Items from a dataset:
====================

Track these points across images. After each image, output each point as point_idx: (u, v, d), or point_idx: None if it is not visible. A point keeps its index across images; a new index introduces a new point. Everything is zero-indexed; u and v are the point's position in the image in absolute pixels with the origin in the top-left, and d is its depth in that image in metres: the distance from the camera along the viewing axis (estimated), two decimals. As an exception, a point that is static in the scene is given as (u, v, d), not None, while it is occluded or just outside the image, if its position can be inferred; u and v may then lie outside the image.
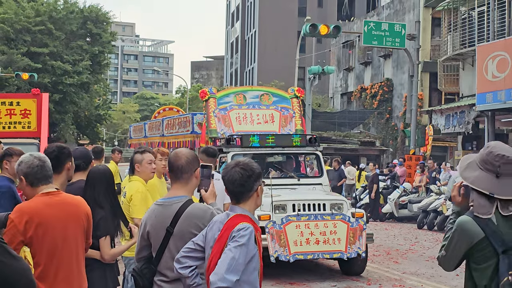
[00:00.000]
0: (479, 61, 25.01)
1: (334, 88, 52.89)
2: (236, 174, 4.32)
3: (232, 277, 3.99)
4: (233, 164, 4.38)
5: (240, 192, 4.35)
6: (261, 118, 14.60)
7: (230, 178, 4.33)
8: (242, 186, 4.33)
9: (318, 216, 11.98)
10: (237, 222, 4.22)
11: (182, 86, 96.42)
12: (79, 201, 5.01)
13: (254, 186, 4.37)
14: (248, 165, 4.37)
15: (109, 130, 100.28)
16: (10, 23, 48.19)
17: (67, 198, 4.92)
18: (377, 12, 45.46)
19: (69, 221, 4.81)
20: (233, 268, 4.01)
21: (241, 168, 4.34)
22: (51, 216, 4.72)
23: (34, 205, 4.75)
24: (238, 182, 4.32)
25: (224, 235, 4.20)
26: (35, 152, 5.00)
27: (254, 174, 4.36)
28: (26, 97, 18.58)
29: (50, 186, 4.86)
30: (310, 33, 26.98)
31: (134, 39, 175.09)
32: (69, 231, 4.80)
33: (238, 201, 4.38)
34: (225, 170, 4.39)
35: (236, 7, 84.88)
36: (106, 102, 67.41)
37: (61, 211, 4.79)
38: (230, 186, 4.35)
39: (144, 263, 4.86)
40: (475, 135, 30.08)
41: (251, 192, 4.36)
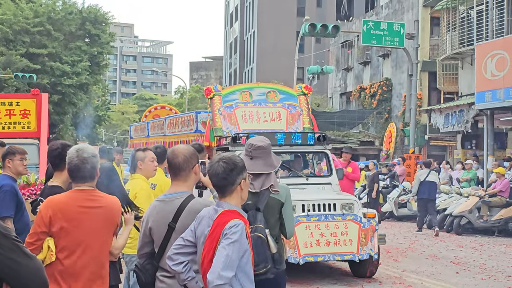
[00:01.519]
0: (478, 60, 25.03)
1: (333, 88, 52.90)
2: (219, 168, 4.40)
3: (228, 273, 4.05)
4: (217, 159, 4.46)
5: (223, 186, 4.41)
6: (268, 116, 14.09)
7: (213, 172, 4.42)
8: (224, 180, 4.40)
9: (328, 216, 11.59)
10: (228, 219, 4.26)
11: (181, 87, 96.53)
12: (113, 202, 5.00)
13: (237, 180, 4.42)
14: (230, 159, 4.43)
15: (108, 131, 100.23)
16: (8, 24, 48.13)
17: (100, 198, 4.94)
18: (376, 12, 45.48)
19: (100, 222, 4.84)
20: (228, 265, 4.07)
21: (224, 162, 4.40)
22: (79, 214, 4.79)
23: (64, 200, 4.87)
24: (221, 176, 4.39)
25: (216, 232, 4.24)
26: (84, 147, 5.03)
27: (237, 168, 4.42)
28: (25, 97, 18.53)
29: (83, 185, 4.93)
30: (309, 33, 27.02)
31: (133, 40, 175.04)
32: (98, 232, 4.84)
33: (223, 194, 4.44)
34: (210, 164, 4.48)
35: (235, 7, 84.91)
36: (105, 103, 67.42)
37: (92, 211, 4.83)
38: (214, 179, 4.43)
39: (147, 259, 4.89)
40: (474, 134, 30.11)
41: (234, 185, 4.42)
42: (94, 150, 4.98)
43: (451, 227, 20.63)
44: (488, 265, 14.64)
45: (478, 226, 20.24)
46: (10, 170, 7.62)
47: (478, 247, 17.57)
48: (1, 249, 3.24)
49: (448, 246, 17.65)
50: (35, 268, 3.44)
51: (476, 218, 20.33)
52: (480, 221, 20.26)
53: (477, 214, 20.44)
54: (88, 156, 4.89)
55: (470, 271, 13.82)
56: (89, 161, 4.89)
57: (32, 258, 3.43)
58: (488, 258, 15.63)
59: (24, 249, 3.38)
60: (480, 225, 20.23)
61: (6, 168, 7.65)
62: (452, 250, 16.85)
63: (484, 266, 14.42)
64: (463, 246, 17.75)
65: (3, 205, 7.21)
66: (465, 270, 13.94)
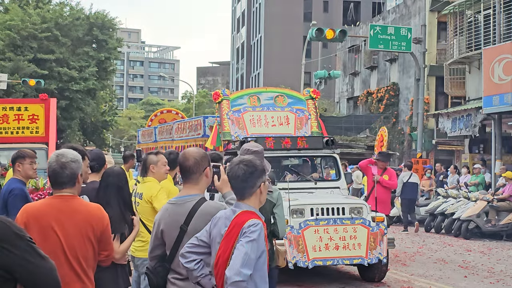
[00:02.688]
0: (485, 64, 25.02)
1: (340, 93, 52.87)
2: (239, 171, 4.39)
3: (247, 271, 4.06)
4: (237, 161, 4.46)
5: (243, 188, 4.41)
6: (276, 120, 14.08)
7: (233, 174, 4.42)
8: (244, 182, 4.40)
9: (337, 220, 11.53)
10: (246, 218, 4.28)
11: (188, 92, 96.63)
12: (91, 209, 4.79)
13: (257, 183, 4.42)
14: (251, 162, 4.43)
15: (115, 136, 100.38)
16: (16, 30, 48.37)
17: (78, 205, 4.75)
18: (383, 17, 45.47)
19: (77, 228, 4.66)
20: (247, 263, 4.08)
21: (244, 164, 4.40)
22: (55, 221, 4.63)
23: (38, 207, 4.75)
24: (241, 178, 4.39)
25: (233, 231, 4.25)
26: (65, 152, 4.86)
27: (257, 171, 4.42)
28: (34, 102, 18.63)
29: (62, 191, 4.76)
30: (316, 38, 27.02)
31: (140, 45, 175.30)
32: (75, 239, 4.65)
33: (242, 197, 4.43)
34: (229, 166, 4.47)
35: (242, 12, 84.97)
36: (112, 109, 67.53)
37: (69, 216, 4.66)
38: (233, 182, 4.44)
39: (158, 262, 4.90)
40: (482, 138, 30.06)
41: (253, 188, 4.41)
42: (76, 155, 4.80)
43: (459, 231, 20.59)
44: (497, 269, 14.62)
45: (486, 230, 20.20)
46: (20, 174, 7.65)
47: (486, 251, 17.54)
48: (16, 250, 3.28)
49: (456, 250, 17.62)
50: (49, 269, 3.48)
51: (484, 222, 20.29)
52: (488, 226, 20.22)
53: (485, 219, 20.41)
54: (67, 161, 4.72)
55: (479, 275, 13.80)
56: (68, 166, 4.72)
57: (45, 259, 3.46)
58: (497, 262, 15.60)
59: (38, 250, 3.42)
60: (488, 229, 20.19)
61: (16, 171, 7.68)
62: (460, 254, 16.82)
63: (492, 270, 14.39)
64: (471, 250, 17.72)
65: (13, 208, 7.22)
66: (473, 274, 13.91)
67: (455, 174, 25.97)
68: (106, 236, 4.81)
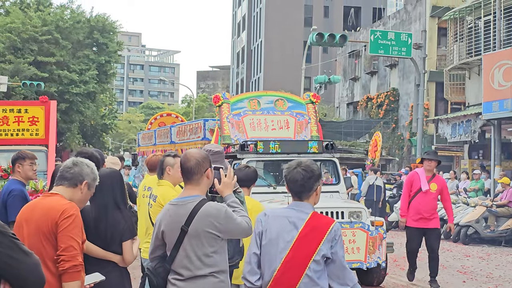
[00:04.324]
0: (485, 70, 25.06)
1: (340, 98, 52.94)
2: (298, 175, 4.62)
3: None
4: (295, 165, 4.68)
5: (301, 192, 4.65)
6: (276, 124, 14.05)
7: (291, 178, 4.66)
8: (302, 187, 4.64)
9: None
10: (324, 221, 4.64)
11: (188, 96, 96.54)
12: (52, 206, 4.65)
13: (314, 186, 4.67)
14: (309, 167, 4.66)
15: (115, 139, 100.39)
16: (17, 33, 48.35)
17: (47, 203, 4.70)
18: (383, 22, 45.56)
19: (33, 226, 4.66)
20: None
21: (302, 169, 4.64)
22: (27, 217, 4.72)
23: (26, 205, 4.89)
24: (300, 183, 4.63)
25: (315, 233, 4.54)
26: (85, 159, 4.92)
27: (315, 175, 4.66)
28: (34, 104, 18.56)
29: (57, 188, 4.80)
30: (317, 42, 27.06)
31: (140, 49, 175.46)
32: (31, 237, 4.63)
33: (300, 199, 4.67)
34: (287, 170, 4.69)
35: (242, 17, 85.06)
36: (112, 112, 67.53)
37: (34, 214, 4.69)
38: (292, 185, 4.67)
39: (159, 262, 4.90)
40: (482, 144, 30.09)
41: (310, 192, 4.67)
42: (93, 165, 4.90)
43: (458, 236, 20.59)
44: (495, 274, 14.62)
45: (485, 236, 20.20)
46: (20, 175, 7.67)
47: (485, 257, 17.54)
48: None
49: (455, 255, 17.62)
50: (33, 264, 3.50)
51: (483, 228, 20.30)
52: (487, 231, 20.23)
53: (484, 224, 20.41)
54: (82, 162, 4.83)
55: (477, 280, 13.81)
56: (80, 165, 4.80)
57: (29, 254, 3.49)
58: (495, 268, 15.60)
59: (21, 246, 3.44)
60: (487, 235, 20.19)
61: (16, 172, 7.69)
62: (459, 260, 16.83)
63: (491, 276, 14.40)
64: (470, 255, 17.72)
65: (12, 209, 7.24)
66: (472, 279, 13.92)
67: (454, 179, 25.98)
68: (60, 233, 4.57)
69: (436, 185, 12.20)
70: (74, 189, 4.77)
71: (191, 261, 4.74)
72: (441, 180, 12.48)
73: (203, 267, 4.73)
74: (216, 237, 4.76)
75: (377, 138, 29.50)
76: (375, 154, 30.31)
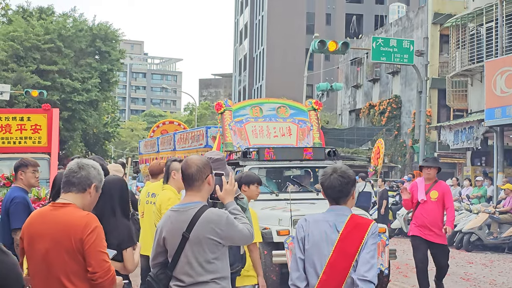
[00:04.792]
0: (488, 76, 25.04)
1: (343, 105, 52.95)
2: (336, 181, 4.76)
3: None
4: (330, 171, 4.80)
5: (339, 197, 4.80)
6: (278, 131, 14.11)
7: (329, 185, 4.80)
8: (341, 192, 4.78)
9: None
10: (363, 221, 4.76)
11: (190, 104, 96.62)
12: (71, 220, 4.45)
13: (351, 191, 4.82)
14: (345, 173, 4.79)
15: (117, 147, 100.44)
16: (19, 41, 48.43)
17: (63, 215, 4.48)
18: (385, 29, 45.58)
19: (51, 241, 4.43)
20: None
21: (339, 175, 4.77)
22: (40, 230, 4.48)
23: (34, 215, 4.66)
24: (338, 189, 4.77)
25: (356, 232, 4.66)
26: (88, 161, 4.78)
27: (351, 181, 4.80)
28: (36, 112, 18.58)
29: (67, 195, 4.61)
30: (319, 50, 27.04)
31: (143, 57, 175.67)
32: (51, 252, 4.43)
33: (338, 203, 4.84)
34: (324, 177, 4.82)
35: (244, 25, 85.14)
36: (114, 120, 67.58)
37: (49, 228, 4.46)
38: (329, 191, 4.82)
39: (160, 269, 4.90)
40: (484, 151, 30.06)
41: (348, 196, 4.82)
42: (98, 166, 4.75)
43: (461, 243, 20.56)
44: (498, 281, 14.59)
45: (488, 243, 20.17)
46: (22, 182, 7.66)
47: (488, 264, 17.51)
48: None
49: (458, 262, 17.58)
50: (11, 264, 3.54)
51: (486, 235, 20.27)
52: (490, 238, 20.19)
53: (487, 231, 20.38)
54: (87, 164, 4.66)
55: (480, 287, 13.79)
56: (86, 168, 4.64)
57: (7, 254, 3.52)
58: (498, 275, 15.57)
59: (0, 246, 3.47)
60: (490, 241, 20.16)
61: (18, 180, 7.69)
62: (462, 267, 16.80)
63: (494, 282, 14.37)
64: (473, 262, 17.69)
65: (15, 216, 7.25)
66: (475, 286, 13.90)
67: (457, 186, 25.96)
68: (88, 250, 4.40)
69: (436, 193, 11.24)
70: (83, 194, 4.61)
71: (193, 268, 4.74)
72: (443, 186, 11.45)
73: (205, 274, 4.73)
74: (218, 244, 4.76)
75: (380, 145, 29.53)
76: (377, 161, 30.32)
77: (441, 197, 11.22)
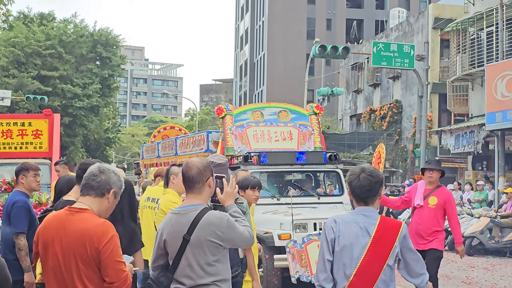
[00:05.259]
0: (488, 80, 25.06)
1: (343, 110, 52.95)
2: (365, 181, 4.76)
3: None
4: (358, 171, 4.80)
5: (367, 197, 4.79)
6: (279, 136, 14.10)
7: (358, 184, 4.78)
8: (370, 191, 4.78)
9: None
10: (393, 223, 4.82)
11: (191, 109, 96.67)
12: (87, 228, 4.36)
13: (379, 191, 4.82)
14: (374, 172, 4.82)
15: (118, 153, 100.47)
16: (20, 47, 48.51)
17: (79, 221, 4.38)
18: (386, 34, 45.58)
19: (67, 247, 4.36)
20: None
21: (368, 174, 4.78)
22: (55, 235, 4.39)
23: (49, 219, 4.55)
24: (367, 188, 4.77)
25: (388, 235, 4.71)
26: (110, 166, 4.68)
27: (380, 181, 4.82)
28: (37, 117, 18.69)
29: (84, 199, 4.51)
30: (320, 54, 27.08)
31: (144, 62, 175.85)
32: (67, 257, 4.35)
33: (366, 204, 4.83)
34: (352, 177, 4.82)
35: (245, 30, 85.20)
36: (115, 126, 67.64)
37: (65, 233, 4.38)
38: (358, 191, 4.80)
39: (161, 271, 4.89)
40: (485, 155, 30.05)
41: (376, 196, 4.82)
42: (120, 173, 4.67)
43: (462, 248, 20.50)
44: (500, 285, 14.57)
45: (489, 247, 20.14)
46: (24, 186, 7.65)
47: (490, 268, 17.48)
48: None
49: (459, 266, 17.56)
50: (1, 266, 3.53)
51: (487, 239, 20.24)
52: (491, 242, 20.17)
53: (488, 235, 20.36)
54: (109, 169, 4.57)
55: (482, 291, 13.78)
56: (107, 173, 4.54)
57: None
58: (500, 279, 15.55)
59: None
60: (492, 246, 20.13)
61: (19, 184, 7.68)
62: (464, 271, 16.78)
63: (496, 286, 14.36)
64: (475, 266, 17.67)
65: (16, 221, 7.24)
66: (477, 290, 13.89)
67: (458, 190, 25.95)
68: (106, 260, 4.33)
69: (436, 199, 10.12)
70: (101, 199, 4.50)
71: (193, 270, 4.73)
72: (444, 193, 10.30)
73: (206, 276, 4.73)
74: (218, 246, 4.76)
75: (381, 150, 29.48)
76: (378, 166, 30.25)
77: (441, 204, 10.08)
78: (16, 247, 7.14)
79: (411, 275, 4.89)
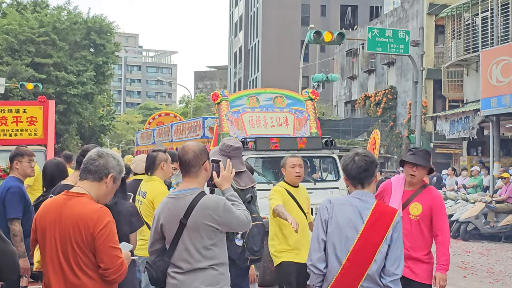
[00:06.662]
0: (483, 66, 25.03)
1: (338, 96, 52.95)
2: (361, 162, 4.78)
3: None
4: (352, 155, 4.84)
5: (364, 177, 4.79)
6: (275, 121, 14.03)
7: (355, 166, 4.79)
8: (366, 171, 4.78)
9: None
10: (388, 210, 4.81)
11: (185, 96, 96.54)
12: (83, 213, 4.32)
13: (375, 172, 4.84)
14: (368, 153, 4.91)
15: (112, 140, 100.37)
16: (14, 34, 48.32)
17: (75, 206, 4.35)
18: (380, 20, 45.54)
19: (63, 231, 4.33)
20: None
21: (362, 156, 4.82)
22: (53, 220, 4.36)
23: (47, 204, 4.52)
24: (364, 168, 4.77)
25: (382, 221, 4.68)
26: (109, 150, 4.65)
27: (375, 161, 4.86)
28: (32, 104, 18.61)
29: (82, 183, 4.50)
30: (314, 40, 26.99)
31: (138, 50, 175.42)
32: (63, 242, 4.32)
33: (362, 186, 4.83)
34: (347, 160, 4.86)
35: (239, 17, 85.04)
36: (109, 113, 67.53)
37: (61, 218, 4.34)
38: (355, 172, 4.80)
39: (158, 256, 4.87)
40: (480, 141, 30.06)
41: (372, 177, 4.83)
42: (119, 157, 4.64)
43: (457, 233, 20.56)
44: (496, 269, 14.61)
45: (484, 232, 20.19)
46: (18, 172, 7.62)
47: (485, 252, 17.53)
48: None
49: (455, 251, 17.58)
50: (11, 252, 3.53)
51: (482, 224, 20.28)
52: (486, 227, 20.21)
53: (483, 220, 20.40)
54: (107, 154, 4.55)
55: (478, 275, 13.80)
56: (105, 157, 4.51)
57: (7, 243, 3.51)
58: (496, 263, 15.59)
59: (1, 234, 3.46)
60: (487, 231, 20.17)
61: (13, 169, 7.66)
62: (459, 256, 16.81)
63: (491, 271, 14.39)
64: (470, 251, 17.71)
65: (11, 206, 7.21)
66: (472, 274, 13.91)
67: (453, 176, 25.97)
68: (100, 246, 4.30)
69: (420, 207, 6.57)
70: (99, 184, 4.47)
71: (190, 254, 4.72)
72: (432, 197, 6.67)
73: (203, 260, 4.71)
74: (215, 230, 4.73)
75: (376, 136, 29.48)
76: (373, 152, 30.30)
77: (428, 213, 6.59)
78: (11, 233, 7.11)
79: (383, 272, 4.68)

====================

YOUR OBJECTIVE: All lines above from the one containing "34: (225, 170, 4.39)" to the one containing "41: (251, 192, 4.36)" must be repeated exactly, both lines included, and no others.

YOUR SOLUTION:
34: (225, 170, 4.39)
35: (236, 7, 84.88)
36: (106, 102, 67.41)
37: (61, 211, 4.79)
38: (230, 186, 4.35)
39: (144, 263, 4.86)
40: (475, 135, 30.08)
41: (251, 192, 4.36)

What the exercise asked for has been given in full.